- **BRIEF**
Repeat verbatim, and only, the lines of the data below, beginning at the line that contains "X-49900000Y101202000D03*" and stopping after the line that contains "X-41900000Y96802000D03*".
---------- INFORMATION SUPPLIED ----------
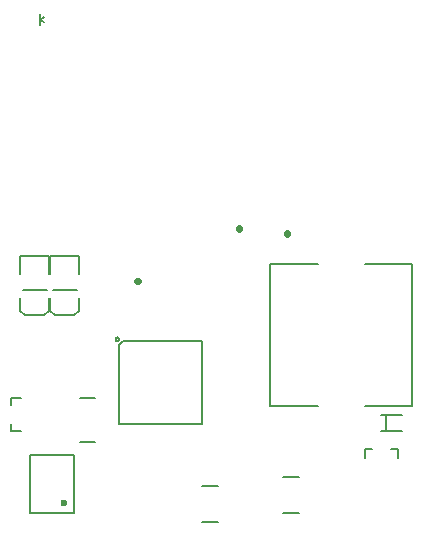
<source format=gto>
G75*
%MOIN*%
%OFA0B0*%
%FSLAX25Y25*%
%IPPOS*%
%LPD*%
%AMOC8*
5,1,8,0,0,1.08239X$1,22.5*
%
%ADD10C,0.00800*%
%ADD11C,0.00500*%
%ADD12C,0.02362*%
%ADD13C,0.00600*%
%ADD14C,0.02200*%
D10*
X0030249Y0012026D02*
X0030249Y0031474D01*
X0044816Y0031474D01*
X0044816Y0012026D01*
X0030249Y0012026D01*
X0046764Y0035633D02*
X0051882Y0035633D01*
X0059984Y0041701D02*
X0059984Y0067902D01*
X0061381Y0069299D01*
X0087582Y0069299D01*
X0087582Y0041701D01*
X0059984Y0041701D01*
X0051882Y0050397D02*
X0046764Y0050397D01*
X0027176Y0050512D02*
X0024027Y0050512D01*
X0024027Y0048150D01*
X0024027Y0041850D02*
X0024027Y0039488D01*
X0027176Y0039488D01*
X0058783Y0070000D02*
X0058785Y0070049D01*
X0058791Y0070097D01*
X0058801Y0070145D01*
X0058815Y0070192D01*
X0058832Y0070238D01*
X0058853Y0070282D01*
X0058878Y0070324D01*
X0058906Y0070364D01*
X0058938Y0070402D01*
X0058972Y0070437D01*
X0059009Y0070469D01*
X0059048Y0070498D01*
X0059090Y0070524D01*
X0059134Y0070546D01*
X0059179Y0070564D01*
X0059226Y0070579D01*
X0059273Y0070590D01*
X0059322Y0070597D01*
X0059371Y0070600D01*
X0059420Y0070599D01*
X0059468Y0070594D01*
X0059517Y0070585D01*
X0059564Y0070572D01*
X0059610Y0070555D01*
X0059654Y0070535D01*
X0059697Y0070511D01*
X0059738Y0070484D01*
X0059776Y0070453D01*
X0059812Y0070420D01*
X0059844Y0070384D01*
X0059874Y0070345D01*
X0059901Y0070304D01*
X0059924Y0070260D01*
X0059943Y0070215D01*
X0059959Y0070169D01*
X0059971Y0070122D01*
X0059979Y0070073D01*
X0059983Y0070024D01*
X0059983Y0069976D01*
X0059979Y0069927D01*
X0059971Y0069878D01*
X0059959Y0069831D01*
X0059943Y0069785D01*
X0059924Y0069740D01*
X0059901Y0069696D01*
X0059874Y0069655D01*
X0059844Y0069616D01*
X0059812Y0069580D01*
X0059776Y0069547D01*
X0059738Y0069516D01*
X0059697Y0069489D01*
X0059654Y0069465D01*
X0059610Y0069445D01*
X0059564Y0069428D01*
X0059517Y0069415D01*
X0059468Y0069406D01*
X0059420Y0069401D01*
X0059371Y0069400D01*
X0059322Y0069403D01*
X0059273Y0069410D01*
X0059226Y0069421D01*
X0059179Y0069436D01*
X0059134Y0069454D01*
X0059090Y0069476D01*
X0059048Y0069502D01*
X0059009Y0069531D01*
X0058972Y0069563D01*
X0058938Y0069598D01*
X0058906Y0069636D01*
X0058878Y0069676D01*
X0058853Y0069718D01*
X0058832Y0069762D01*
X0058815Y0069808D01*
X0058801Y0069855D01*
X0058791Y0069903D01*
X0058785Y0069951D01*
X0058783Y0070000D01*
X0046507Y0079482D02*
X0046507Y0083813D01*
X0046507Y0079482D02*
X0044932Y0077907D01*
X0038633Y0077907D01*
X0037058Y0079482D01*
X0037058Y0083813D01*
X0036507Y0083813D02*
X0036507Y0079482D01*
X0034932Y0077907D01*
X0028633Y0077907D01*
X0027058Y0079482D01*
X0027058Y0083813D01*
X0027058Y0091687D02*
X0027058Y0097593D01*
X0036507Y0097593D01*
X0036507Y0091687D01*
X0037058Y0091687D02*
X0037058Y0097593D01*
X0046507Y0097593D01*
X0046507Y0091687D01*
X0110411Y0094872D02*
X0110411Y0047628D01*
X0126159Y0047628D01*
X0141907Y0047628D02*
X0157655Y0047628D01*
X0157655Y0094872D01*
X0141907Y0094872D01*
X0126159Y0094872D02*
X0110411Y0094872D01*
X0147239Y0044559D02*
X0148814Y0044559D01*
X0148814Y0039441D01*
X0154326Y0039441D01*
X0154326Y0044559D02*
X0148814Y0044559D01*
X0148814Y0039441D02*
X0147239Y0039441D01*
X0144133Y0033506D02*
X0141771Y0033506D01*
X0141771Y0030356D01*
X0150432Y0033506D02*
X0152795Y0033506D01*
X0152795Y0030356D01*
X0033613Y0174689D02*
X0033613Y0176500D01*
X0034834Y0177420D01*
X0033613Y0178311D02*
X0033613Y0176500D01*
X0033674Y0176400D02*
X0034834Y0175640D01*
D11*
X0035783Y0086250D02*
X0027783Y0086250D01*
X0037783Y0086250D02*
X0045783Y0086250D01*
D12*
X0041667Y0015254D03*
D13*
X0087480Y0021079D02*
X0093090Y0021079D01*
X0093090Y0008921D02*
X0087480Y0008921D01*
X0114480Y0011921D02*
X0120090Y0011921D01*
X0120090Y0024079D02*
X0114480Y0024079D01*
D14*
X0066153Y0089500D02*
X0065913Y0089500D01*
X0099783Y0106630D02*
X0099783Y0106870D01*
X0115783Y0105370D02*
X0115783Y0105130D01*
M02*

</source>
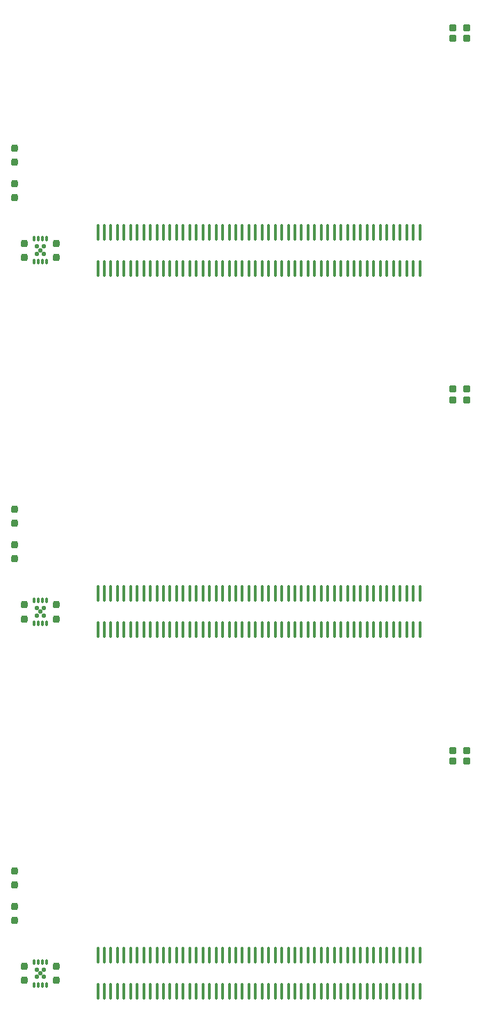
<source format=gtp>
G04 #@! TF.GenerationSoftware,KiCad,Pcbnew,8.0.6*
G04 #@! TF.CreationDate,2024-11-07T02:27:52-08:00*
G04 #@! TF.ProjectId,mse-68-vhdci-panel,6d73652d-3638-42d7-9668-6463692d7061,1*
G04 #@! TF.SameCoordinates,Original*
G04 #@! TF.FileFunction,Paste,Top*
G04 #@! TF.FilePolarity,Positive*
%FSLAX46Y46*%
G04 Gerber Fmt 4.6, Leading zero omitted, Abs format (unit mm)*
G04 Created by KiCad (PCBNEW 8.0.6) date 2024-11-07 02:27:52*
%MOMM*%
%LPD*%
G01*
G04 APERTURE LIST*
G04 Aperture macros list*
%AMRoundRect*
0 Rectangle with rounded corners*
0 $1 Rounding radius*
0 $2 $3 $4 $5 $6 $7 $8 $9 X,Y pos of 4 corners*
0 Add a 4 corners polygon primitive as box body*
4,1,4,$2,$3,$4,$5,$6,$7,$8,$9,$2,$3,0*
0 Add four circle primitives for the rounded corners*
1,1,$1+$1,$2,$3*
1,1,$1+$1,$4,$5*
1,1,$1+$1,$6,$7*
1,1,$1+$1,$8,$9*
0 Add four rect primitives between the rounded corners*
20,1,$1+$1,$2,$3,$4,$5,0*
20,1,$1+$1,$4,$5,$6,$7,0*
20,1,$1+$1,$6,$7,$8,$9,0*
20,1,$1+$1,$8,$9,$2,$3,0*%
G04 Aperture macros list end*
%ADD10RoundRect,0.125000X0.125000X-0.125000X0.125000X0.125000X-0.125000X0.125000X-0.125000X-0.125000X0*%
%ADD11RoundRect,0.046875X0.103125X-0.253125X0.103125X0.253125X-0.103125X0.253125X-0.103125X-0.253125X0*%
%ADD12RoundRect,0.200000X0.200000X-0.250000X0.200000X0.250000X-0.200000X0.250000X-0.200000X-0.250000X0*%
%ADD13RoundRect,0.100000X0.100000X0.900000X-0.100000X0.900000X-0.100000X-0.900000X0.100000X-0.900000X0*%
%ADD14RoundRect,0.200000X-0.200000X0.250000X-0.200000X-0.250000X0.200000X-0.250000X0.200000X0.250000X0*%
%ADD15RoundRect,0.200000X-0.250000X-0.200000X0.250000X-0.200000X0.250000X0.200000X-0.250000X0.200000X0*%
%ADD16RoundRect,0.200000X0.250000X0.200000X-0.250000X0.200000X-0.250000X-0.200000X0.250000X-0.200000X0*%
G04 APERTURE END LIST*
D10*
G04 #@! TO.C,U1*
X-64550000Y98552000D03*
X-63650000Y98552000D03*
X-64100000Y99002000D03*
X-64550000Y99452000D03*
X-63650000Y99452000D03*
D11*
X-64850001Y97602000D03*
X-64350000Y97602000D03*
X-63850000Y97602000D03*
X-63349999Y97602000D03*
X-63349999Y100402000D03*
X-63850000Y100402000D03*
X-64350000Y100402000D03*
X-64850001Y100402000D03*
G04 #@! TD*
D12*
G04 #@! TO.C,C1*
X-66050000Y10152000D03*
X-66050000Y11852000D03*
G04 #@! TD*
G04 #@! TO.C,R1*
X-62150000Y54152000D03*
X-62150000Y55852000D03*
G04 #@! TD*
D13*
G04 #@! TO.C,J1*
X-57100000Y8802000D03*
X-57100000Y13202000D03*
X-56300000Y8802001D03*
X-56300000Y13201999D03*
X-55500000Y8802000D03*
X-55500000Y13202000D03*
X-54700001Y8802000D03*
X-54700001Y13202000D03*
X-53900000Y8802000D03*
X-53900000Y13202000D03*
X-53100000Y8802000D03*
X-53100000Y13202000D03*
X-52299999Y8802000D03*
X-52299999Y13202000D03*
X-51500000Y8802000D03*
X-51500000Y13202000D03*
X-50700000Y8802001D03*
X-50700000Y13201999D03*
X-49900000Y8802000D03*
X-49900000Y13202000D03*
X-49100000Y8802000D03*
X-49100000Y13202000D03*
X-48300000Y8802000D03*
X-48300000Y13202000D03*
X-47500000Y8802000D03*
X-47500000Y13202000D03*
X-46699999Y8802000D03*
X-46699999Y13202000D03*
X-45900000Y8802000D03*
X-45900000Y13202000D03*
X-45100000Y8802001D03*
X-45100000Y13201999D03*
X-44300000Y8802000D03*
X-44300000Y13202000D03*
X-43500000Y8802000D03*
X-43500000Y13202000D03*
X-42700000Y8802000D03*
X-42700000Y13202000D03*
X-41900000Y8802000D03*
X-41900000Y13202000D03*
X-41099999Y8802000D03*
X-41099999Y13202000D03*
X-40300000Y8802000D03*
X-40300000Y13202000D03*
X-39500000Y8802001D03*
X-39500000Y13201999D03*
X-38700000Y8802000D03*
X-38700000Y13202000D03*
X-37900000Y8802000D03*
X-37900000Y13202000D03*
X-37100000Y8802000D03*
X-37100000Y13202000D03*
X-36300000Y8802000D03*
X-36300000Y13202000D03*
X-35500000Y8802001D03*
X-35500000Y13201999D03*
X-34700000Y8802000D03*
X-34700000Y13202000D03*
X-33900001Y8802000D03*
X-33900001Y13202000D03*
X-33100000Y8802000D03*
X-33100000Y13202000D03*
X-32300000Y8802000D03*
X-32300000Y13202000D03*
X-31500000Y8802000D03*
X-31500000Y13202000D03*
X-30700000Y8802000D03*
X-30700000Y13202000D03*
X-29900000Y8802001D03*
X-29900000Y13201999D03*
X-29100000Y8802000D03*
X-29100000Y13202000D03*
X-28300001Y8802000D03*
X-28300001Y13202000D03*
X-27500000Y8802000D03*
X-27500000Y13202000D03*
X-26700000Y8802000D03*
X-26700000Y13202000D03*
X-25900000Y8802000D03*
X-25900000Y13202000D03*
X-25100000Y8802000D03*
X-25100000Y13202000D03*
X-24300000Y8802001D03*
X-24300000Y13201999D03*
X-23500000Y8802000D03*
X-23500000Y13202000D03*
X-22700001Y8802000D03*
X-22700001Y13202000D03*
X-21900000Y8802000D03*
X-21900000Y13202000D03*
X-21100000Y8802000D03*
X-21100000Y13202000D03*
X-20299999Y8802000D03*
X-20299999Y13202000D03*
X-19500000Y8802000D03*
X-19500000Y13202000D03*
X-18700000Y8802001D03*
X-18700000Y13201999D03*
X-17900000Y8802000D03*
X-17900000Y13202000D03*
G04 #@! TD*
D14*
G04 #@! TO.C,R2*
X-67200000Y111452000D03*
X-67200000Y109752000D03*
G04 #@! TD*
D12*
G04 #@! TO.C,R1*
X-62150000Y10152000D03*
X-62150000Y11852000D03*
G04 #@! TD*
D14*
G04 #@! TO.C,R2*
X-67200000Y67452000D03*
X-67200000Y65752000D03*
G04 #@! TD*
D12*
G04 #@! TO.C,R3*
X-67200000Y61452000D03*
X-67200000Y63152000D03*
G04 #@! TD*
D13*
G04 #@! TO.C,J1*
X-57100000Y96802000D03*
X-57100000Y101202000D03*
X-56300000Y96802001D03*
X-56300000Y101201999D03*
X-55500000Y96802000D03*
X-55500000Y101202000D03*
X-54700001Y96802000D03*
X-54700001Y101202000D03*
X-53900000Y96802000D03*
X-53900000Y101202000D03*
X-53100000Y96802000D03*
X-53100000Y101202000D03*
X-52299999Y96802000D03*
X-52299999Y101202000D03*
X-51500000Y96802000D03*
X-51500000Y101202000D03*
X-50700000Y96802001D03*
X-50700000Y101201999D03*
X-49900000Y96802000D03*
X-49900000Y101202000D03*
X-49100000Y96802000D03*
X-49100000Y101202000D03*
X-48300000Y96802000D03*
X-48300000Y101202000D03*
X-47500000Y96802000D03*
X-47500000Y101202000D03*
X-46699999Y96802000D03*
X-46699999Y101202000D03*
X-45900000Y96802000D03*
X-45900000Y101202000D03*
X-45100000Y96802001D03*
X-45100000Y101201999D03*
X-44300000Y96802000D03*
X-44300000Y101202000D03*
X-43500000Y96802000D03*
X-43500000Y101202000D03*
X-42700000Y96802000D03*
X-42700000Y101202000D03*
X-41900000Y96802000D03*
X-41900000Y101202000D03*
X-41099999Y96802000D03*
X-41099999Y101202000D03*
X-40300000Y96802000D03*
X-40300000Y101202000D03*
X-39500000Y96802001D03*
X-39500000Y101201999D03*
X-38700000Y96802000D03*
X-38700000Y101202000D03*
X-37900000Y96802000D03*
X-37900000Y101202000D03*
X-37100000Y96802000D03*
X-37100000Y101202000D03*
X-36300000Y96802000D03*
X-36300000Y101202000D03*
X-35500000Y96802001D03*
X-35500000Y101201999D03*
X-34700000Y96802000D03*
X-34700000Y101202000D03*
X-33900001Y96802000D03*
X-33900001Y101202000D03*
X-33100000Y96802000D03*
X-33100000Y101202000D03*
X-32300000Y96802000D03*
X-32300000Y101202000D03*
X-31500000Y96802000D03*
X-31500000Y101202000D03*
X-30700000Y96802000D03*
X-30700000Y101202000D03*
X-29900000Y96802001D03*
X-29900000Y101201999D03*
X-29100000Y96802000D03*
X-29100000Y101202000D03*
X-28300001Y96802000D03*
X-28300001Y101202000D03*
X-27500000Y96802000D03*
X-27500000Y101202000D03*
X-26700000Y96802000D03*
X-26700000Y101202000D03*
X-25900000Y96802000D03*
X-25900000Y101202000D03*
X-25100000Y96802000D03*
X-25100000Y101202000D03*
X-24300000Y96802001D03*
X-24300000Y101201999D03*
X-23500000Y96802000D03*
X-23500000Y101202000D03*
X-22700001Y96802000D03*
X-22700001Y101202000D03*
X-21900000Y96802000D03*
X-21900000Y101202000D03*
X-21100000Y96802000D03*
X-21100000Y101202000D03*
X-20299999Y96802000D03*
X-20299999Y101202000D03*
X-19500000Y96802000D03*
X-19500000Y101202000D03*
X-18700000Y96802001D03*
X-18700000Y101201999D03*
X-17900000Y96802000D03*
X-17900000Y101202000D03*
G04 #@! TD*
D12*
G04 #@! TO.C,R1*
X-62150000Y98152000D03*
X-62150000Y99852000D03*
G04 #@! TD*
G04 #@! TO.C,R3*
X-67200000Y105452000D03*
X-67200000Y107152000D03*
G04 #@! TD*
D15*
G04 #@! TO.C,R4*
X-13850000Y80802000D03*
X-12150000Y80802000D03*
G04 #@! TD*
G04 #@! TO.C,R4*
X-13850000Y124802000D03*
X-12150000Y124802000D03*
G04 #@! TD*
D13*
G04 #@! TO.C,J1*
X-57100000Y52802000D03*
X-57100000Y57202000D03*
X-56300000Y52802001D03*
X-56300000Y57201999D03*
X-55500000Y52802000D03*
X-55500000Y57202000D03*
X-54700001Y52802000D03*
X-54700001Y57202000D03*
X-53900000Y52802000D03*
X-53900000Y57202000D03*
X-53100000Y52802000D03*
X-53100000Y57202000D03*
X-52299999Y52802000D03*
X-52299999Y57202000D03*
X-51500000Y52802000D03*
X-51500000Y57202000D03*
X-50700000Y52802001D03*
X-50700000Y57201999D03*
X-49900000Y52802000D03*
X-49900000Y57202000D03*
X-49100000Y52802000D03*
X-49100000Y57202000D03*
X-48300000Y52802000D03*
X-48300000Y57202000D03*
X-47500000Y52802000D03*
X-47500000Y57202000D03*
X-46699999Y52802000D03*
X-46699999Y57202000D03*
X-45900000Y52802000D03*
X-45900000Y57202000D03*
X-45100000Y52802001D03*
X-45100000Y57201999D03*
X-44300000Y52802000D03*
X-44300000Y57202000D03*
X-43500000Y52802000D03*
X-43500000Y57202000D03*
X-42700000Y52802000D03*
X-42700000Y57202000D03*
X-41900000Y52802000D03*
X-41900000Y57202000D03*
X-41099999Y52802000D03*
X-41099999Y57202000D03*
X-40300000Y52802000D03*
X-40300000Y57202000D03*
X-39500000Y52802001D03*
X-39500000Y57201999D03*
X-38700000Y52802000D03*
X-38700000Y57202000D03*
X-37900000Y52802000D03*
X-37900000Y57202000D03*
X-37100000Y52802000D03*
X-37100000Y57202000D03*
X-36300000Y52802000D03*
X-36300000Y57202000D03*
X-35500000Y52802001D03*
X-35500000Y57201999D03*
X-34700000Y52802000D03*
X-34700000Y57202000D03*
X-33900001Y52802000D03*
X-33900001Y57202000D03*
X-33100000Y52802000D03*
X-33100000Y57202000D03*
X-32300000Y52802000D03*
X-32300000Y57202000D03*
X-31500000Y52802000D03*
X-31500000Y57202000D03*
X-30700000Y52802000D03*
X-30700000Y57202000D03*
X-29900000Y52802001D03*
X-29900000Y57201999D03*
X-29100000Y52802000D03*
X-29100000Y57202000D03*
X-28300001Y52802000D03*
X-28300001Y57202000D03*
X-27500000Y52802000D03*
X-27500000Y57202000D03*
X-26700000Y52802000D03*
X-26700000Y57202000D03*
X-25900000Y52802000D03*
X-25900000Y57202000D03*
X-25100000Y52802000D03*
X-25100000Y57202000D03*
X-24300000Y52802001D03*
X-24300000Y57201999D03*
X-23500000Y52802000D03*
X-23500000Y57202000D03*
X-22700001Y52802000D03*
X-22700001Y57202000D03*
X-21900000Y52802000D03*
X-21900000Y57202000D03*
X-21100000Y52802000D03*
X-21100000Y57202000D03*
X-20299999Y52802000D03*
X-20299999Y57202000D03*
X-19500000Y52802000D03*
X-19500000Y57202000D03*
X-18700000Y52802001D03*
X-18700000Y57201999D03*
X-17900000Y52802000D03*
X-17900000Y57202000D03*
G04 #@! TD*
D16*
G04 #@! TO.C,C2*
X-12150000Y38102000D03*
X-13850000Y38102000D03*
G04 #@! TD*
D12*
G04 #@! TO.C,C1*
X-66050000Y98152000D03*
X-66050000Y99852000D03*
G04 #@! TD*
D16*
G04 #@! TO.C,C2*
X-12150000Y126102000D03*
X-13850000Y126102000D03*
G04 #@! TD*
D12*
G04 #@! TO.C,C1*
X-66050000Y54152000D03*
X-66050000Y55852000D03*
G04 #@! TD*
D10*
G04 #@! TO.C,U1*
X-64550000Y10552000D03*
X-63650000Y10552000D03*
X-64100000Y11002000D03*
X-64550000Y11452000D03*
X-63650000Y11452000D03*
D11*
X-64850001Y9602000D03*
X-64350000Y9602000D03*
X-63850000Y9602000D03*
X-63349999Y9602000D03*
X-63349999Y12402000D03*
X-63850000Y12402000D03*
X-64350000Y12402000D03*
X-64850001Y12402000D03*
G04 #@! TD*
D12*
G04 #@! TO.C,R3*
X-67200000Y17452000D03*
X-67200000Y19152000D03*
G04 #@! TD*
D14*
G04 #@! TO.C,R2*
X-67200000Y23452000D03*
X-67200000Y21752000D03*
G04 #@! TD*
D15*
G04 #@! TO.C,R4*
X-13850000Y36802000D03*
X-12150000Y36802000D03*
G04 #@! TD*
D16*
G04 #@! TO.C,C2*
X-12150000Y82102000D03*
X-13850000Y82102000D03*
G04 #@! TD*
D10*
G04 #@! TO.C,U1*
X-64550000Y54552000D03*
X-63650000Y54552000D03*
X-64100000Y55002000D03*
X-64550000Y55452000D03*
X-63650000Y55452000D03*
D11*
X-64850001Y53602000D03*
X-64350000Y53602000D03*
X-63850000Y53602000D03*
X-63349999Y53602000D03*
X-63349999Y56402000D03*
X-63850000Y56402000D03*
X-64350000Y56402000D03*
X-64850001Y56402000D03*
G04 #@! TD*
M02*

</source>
----------
- **RESPONSE**
X-49900000Y101202000D03*
X-49100000Y96802000D03*
X-49100000Y101202000D03*
X-48300000Y96802000D03*
X-48300000Y101202000D03*
X-47500000Y96802000D03*
X-47500000Y101202000D03*
X-46699999Y96802000D03*
X-46699999Y101202000D03*
X-45900000Y96802000D03*
X-45900000Y101202000D03*
X-45100000Y96802001D03*
X-45100000Y101201999D03*
X-44300000Y96802000D03*
X-44300000Y101202000D03*
X-43500000Y96802000D03*
X-43500000Y101202000D03*
X-42700000Y96802000D03*
X-42700000Y101202000D03*
X-41900000Y96802000D03*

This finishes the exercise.